Premières projections

Je crois que j’aurais pu être une prostituée. Une de ces femmes qu’on juge vulgaires car toujours trop belles quand elles sont jeunes. J’aurais habillé mes lèvres de rouge carmin, dessiné mes yeux de nuages noirs comme un ciel sans lune pour cacher mon dégoût, et pris un air matois pour appâter l’animal. Mon corps se serait paré de tissus fluides et moulants mais jamais très longs. Que voulez-vous, il faut montrer au consommateur la qualité de la marchandise qu’il va payer ! Mais oui, c’est dans ce métier que j’aurais pu être la plus coquette, sublimant ma silhouette svelte avec des bas résille et de vertigineuses chaussures à talon, un maquillage outrageux et un excès de faux luxe pour cracher, avec une discrétion non feinte, mon mauvais-goût. Puis, perchée tout là-haut, enveloppée dans une fourrure en poils de chat gris, importée de Chine, j’aurais regardé mon monde comme une reine, avec un sourire factice gravé sur ma bouche en cul-de-poule, sur mes lèvres plus pulpeuses. Chaque client aurait été jaugé, calculé au poids de sa montre, à la qualité du cuir de ses chaussures, à la coupe de sa veste et de son pantalon, puis je l’aurais fidélisé à mes services. Oui, comme la carte de fidélité que vous donnez à la caissière après chaque achat, signe de loyauté à un commerce. J’aurais fait commerce de mon corps, volontairement cependant, étant ma propre maquerelle. Car, malgré tout ce que la société peut dire, le sexe, c’est bien. Ça libère, ça apaise les tensions, et en plus, ça fait maigrir. Alors, bon, autant faire un métier qui apporte du plaisir.

 

Ou alors j’aurais pu être une droguée, de celles qui ne vivent que dans les paradis artificiels.
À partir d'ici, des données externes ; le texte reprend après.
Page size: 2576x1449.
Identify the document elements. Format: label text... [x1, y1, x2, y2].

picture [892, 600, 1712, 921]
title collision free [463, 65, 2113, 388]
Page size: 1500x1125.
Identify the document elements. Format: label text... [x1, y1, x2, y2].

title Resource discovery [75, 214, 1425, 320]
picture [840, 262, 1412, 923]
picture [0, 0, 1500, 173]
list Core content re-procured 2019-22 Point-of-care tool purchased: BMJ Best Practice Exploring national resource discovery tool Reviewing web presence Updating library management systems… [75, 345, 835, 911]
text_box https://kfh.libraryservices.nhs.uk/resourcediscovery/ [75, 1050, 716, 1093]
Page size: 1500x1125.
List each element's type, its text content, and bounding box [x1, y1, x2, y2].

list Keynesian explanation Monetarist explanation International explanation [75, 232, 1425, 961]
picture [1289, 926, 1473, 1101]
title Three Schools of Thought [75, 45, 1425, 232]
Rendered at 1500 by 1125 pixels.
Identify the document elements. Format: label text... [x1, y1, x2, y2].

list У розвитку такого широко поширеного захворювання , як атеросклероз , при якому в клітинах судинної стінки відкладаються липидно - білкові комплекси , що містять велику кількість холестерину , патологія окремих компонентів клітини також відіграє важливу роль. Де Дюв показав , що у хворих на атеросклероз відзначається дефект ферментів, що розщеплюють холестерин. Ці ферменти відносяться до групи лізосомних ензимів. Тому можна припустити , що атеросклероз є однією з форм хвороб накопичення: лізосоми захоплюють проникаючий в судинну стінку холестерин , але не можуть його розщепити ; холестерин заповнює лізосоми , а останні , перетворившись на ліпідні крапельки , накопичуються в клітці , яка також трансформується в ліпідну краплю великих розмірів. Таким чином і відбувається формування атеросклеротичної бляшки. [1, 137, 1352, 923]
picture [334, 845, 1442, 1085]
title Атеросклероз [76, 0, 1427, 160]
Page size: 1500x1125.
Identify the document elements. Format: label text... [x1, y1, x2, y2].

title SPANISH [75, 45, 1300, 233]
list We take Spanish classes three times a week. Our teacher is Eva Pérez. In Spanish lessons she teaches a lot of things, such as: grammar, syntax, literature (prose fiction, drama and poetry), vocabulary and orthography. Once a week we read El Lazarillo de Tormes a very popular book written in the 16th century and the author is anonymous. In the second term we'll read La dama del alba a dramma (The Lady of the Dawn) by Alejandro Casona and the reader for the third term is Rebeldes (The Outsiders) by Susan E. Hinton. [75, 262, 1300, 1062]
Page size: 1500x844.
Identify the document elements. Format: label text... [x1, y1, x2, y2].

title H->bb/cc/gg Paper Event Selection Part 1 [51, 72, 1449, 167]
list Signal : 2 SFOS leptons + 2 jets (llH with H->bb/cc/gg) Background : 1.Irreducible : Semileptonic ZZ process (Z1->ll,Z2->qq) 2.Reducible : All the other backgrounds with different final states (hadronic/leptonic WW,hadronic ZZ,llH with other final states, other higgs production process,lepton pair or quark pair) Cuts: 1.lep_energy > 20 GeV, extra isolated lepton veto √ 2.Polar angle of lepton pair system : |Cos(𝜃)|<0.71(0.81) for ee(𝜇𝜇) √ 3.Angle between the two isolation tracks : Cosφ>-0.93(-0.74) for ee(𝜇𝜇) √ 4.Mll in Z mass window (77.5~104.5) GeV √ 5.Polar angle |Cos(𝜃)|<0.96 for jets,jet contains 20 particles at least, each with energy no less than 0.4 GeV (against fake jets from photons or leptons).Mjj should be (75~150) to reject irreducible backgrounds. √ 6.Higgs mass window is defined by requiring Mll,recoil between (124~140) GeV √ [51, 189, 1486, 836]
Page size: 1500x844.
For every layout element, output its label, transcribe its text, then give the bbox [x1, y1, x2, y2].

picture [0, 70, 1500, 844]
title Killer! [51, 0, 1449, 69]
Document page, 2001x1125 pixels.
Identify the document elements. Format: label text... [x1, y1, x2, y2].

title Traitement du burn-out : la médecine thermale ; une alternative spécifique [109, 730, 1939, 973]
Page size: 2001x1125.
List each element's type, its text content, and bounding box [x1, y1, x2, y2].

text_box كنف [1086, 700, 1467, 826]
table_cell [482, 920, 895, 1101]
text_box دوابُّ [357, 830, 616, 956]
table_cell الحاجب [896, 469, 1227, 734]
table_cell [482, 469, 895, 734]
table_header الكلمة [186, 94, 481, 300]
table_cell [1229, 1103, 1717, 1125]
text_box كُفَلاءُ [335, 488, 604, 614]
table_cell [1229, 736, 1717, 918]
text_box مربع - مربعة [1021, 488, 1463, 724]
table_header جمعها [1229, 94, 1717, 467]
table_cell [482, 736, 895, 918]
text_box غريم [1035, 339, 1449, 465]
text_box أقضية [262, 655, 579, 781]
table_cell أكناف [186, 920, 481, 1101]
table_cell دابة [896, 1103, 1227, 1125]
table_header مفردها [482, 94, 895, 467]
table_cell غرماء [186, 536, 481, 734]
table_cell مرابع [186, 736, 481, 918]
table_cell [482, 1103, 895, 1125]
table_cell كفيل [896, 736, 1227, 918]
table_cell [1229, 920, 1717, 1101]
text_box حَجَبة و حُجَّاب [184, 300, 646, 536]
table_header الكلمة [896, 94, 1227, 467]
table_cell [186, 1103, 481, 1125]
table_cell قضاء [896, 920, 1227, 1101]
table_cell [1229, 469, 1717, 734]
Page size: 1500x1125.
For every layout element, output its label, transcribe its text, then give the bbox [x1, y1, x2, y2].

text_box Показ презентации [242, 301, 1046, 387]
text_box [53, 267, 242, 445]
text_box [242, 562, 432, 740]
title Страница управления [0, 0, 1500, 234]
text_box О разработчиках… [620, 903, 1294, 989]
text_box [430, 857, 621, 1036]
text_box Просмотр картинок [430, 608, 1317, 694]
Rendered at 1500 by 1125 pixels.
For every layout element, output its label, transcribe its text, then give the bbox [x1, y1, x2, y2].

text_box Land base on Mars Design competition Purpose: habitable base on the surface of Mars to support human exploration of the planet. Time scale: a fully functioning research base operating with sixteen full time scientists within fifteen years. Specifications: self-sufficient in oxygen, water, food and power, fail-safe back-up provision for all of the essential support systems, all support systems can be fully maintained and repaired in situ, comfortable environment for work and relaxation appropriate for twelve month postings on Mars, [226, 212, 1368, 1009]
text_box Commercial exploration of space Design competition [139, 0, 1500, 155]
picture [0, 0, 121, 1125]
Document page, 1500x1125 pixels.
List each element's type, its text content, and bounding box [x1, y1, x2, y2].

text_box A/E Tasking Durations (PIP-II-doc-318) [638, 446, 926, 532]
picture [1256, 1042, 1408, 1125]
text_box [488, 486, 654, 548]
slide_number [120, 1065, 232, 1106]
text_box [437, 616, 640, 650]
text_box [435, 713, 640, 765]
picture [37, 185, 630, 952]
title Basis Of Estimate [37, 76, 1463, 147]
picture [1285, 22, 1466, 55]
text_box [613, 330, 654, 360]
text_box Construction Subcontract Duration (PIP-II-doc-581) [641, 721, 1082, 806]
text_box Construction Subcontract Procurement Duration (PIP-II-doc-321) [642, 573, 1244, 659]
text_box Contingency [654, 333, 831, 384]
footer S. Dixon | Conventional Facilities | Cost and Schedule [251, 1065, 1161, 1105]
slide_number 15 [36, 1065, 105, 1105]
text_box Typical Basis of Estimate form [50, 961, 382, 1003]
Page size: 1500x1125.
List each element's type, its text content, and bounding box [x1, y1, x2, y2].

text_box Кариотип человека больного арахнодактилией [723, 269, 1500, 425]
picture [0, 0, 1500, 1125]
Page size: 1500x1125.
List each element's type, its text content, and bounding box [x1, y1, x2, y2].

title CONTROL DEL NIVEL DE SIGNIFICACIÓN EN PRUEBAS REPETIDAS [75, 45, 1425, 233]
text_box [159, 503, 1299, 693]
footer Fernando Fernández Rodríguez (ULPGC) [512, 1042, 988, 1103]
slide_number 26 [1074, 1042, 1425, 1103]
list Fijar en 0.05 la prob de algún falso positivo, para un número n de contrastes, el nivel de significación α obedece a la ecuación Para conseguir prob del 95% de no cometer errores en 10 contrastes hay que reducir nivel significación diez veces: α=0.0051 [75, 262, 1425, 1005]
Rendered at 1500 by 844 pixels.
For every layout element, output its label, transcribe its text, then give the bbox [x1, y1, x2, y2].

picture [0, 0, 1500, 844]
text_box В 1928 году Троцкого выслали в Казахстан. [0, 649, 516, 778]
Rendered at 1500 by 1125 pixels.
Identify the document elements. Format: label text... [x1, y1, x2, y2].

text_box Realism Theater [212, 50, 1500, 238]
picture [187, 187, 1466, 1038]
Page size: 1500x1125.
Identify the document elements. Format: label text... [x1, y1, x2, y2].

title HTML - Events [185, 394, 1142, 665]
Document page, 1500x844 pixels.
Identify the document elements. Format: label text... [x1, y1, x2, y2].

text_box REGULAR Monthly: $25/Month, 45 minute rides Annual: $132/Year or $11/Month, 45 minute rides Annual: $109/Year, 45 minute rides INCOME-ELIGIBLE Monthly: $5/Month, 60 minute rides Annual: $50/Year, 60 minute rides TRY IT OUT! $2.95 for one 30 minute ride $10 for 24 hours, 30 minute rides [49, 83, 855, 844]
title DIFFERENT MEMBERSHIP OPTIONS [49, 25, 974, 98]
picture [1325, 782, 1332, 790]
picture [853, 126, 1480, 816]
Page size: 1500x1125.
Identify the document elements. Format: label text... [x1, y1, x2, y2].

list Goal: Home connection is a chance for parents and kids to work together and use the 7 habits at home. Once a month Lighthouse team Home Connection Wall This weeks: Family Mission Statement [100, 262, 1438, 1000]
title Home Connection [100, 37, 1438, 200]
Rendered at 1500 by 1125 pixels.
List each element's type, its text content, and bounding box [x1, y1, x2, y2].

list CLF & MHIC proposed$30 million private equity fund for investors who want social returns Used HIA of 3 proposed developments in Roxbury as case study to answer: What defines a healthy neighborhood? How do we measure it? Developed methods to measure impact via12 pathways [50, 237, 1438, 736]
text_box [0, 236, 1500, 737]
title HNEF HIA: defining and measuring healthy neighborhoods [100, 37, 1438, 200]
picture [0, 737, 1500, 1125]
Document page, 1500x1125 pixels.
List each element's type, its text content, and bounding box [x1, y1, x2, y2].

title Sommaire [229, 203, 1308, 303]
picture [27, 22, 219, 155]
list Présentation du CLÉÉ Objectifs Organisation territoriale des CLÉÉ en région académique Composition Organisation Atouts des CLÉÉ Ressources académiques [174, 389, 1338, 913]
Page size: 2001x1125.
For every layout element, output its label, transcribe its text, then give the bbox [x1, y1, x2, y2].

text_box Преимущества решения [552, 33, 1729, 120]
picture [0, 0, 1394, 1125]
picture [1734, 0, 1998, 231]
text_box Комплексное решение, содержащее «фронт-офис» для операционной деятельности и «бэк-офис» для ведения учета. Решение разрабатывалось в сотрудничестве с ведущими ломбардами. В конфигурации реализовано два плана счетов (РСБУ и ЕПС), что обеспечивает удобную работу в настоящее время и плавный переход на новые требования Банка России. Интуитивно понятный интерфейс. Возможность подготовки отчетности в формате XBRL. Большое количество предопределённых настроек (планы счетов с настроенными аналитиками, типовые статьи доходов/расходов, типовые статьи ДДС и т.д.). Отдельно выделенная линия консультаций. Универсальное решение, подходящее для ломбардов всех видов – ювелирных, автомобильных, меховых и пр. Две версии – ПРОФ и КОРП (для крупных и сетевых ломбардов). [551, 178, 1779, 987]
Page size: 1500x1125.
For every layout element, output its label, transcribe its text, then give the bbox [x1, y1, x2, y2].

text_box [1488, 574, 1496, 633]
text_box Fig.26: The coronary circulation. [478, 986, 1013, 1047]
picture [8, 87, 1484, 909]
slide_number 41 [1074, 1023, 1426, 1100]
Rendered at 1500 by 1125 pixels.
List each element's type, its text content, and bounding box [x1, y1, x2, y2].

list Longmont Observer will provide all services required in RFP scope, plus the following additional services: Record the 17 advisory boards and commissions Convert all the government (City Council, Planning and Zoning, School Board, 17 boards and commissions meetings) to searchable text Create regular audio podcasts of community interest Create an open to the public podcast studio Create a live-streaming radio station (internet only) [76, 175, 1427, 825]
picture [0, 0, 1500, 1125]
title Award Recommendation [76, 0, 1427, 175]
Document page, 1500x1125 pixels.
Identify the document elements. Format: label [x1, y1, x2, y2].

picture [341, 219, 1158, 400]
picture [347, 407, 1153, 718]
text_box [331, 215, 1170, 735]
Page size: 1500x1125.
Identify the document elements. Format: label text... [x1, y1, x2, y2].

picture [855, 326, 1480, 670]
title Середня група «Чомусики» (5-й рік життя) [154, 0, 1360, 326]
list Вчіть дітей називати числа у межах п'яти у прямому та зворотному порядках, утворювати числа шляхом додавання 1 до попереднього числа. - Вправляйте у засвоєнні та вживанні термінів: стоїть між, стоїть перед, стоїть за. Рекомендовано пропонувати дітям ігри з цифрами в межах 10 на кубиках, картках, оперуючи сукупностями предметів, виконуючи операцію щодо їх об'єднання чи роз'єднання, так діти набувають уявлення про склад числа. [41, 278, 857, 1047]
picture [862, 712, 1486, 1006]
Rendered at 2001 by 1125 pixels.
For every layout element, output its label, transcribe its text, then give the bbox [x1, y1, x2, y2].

Peut-être qu’avant de toucher le ciel j’aurais été une femme merveilleuse, aux courbes rondes et appétissantes, fort élégante dans ses petits tailleurs bleu nuit, avec ses cheveux longs et soyeux, à la texture riche. Mais dans la situation dans laquelle je me songeais, mon corps aurait été décharné, sans poitrine, mes veines gonflées et mes cheveux bien gras. Ma première amante aurait été la bouteille, avec ses liquides aux saveurs fraîches ou âcres, sucrées ou fruitées, avec ses couleurs enivrantes et son odeur réconfortante. Je me serais réchauffé le corps et le cœur à ses lèvres tendues, pour boire son âme jusqu’à la lie. Puis, elle n’aurait plus suffi. La cigarette se serait fait mon amie, pour brûler mes moments solitaires et ennuyés. Mais j’aurais voulu planer plus haut, m’évaporer plus vite, n’être que fumée. Je me serais envolé sur cette herbe magique qui faisait briller les yeux des gens. Les couleurs auraient enfin eu un sens, les odeurs aussi. Je serais devenue, l’espace d’un instant un écrivaillon célèbre. Avant de sombrer dans le gouffre, plonger avec les vapeurs d’opium, le plafond se serait fait voûte, j’aurais voyagé chez moi, au plus profond de la noirceur de mon âme. Et au-travers de la seule dépendance qui aurait vraiment compté, celle de la plume et du cri du papier, je me serais saigné les veines pour tracer mes lettres et vivre un instant. 

 

Mais je crois que mon éthique se serait tout de même révoltée face à ce mode de vie peu conventionnel.